■ Request: Pick each line containing "κιλό" out of the records.

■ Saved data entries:
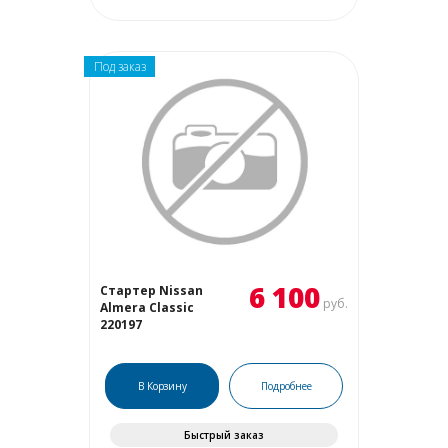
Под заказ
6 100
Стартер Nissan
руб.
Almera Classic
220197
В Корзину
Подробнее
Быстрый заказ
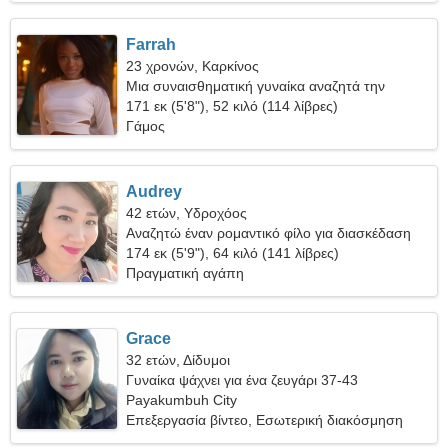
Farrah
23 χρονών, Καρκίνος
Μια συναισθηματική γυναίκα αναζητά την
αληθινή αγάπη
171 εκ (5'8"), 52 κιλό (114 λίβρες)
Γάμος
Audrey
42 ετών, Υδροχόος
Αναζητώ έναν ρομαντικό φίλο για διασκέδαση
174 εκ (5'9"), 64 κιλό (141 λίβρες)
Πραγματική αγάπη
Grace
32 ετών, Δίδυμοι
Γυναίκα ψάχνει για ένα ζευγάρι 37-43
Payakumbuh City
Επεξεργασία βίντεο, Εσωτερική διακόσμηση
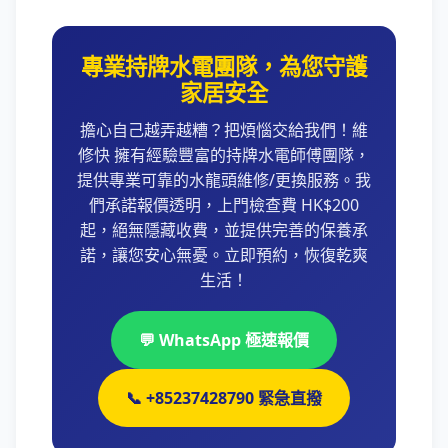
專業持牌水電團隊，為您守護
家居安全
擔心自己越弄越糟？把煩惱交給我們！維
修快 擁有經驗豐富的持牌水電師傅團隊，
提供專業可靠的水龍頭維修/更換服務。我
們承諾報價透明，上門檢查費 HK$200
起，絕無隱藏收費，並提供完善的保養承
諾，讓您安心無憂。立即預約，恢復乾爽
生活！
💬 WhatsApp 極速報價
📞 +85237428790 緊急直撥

■ Reply to the task:
171 εκ (5'8"), 52 κιλό (114 λίβρες)
174 εκ (5'9"), 64 κιλό (141 λίβρες)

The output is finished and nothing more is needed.